Lameness problems on the increase in sheep flocks
“The problem is caused by taller stands of grass irritating the skin between the claws,” he added.
“If left unchecked, this can lead to the development of foot rot. Both ewes and lambs are equally predisposed to these problems at this time of the year. And, of course, prevention is better than cure.”
In order to make this sentiment a reality, Armstrong is encouraging flockowners to foot bath their sheep on a regular basis.
“Every two to three weeks is recommended,” he confirmed.
“This constitutes the very essence of the preventative approach that is required to scald and foot rot at bay. If possible, sheep should be put back out on to pasture that Has not been grazed by a flock during the previous two weeks. This helps break the cycle of infection.
Co Armagh sheep producer Denver McCall agrees. His 400 strong flock of Suffolk cross Mule ewes are crossed with Texel tips. Lambing gets underway at the beginning of April. Lambs are weaned at between 13 and 14 weeks of age.
“Foot bathing should be an integral part of the flock management procedures followed,” he said.
“And it can be easily included in the routines followed at dosing, drenching and clipping times. It only takes a relatively short period of time to run ewes and lambs through the foot bath.”

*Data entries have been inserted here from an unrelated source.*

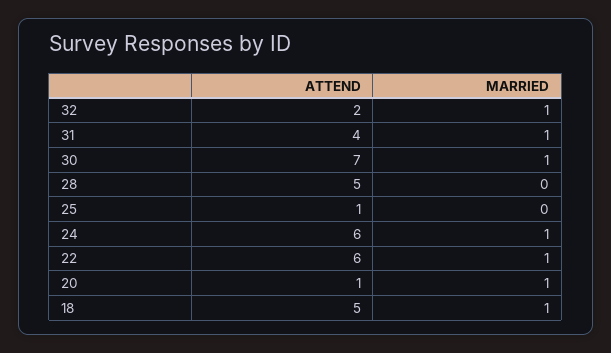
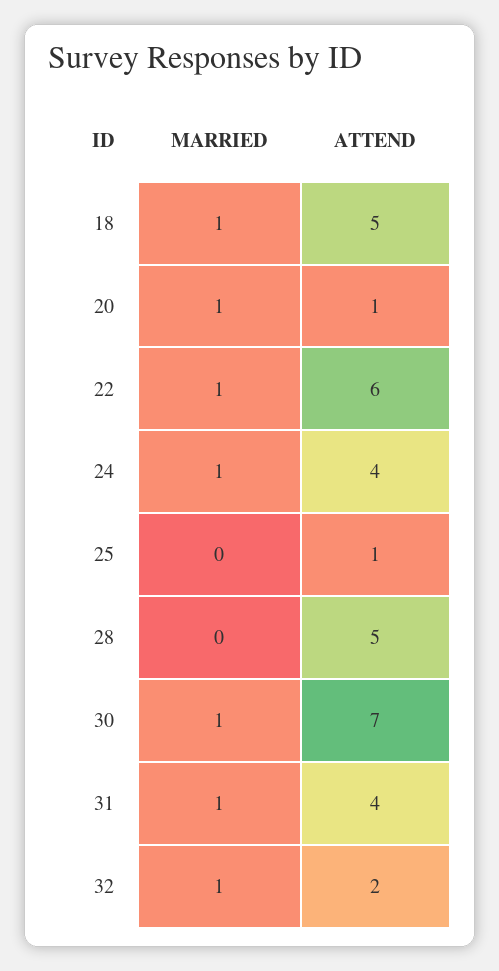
  {
    "ATTEND": {
      "32": 2,
      "31": 4,
      "30": 7,
      "28": 5,
      "25": 1,
-     "24": 6,
+     "24": 4,
      "22": 6,
      "20": 1,
      "18": 5
    },
    "MARRIED": {
      "32": 1,
      "31": 1,
      "30": 1,
      "28": 0,
      "25": 0,
      "24": 1,
      "22": 1,
      "20": 1,
      "18": 1
    }
  }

Like many other flockowners in Northern Ireland, Denver uses Hoofsure Endurance, the unique footbath solution from Provita,
Tommy Armstrong was a recent visitor to the farm
“Endurance can be used at the normal concentration rate of 1%: that’s 1 litre of Endurance made up to 100 litres of footbath solution,” he said.
“However, a recent research trial has confirmed that when used at a 2% concentration rate, the product will significantly improve 68% of all lameness related problems within flocks.
“A number of flockowners put a sponge mat on the bottom of the bath. As a consequence, there is less splashing and waste. In this way, farmers can get more sheep through the same footbath mix.”
Hoofsure Endurance is a unique scientifically formulated footbath solution containing organic acids, tea-tree oil and wetting agents. It is totally biodegradable and non-toxic.
In contrast, Tommy Armstrong also pointed out that formaldehyde is now officially categorised as a Category 1B carcinogen.
“Its use in foot baths may have insurance implications for the farmers in question,” he added.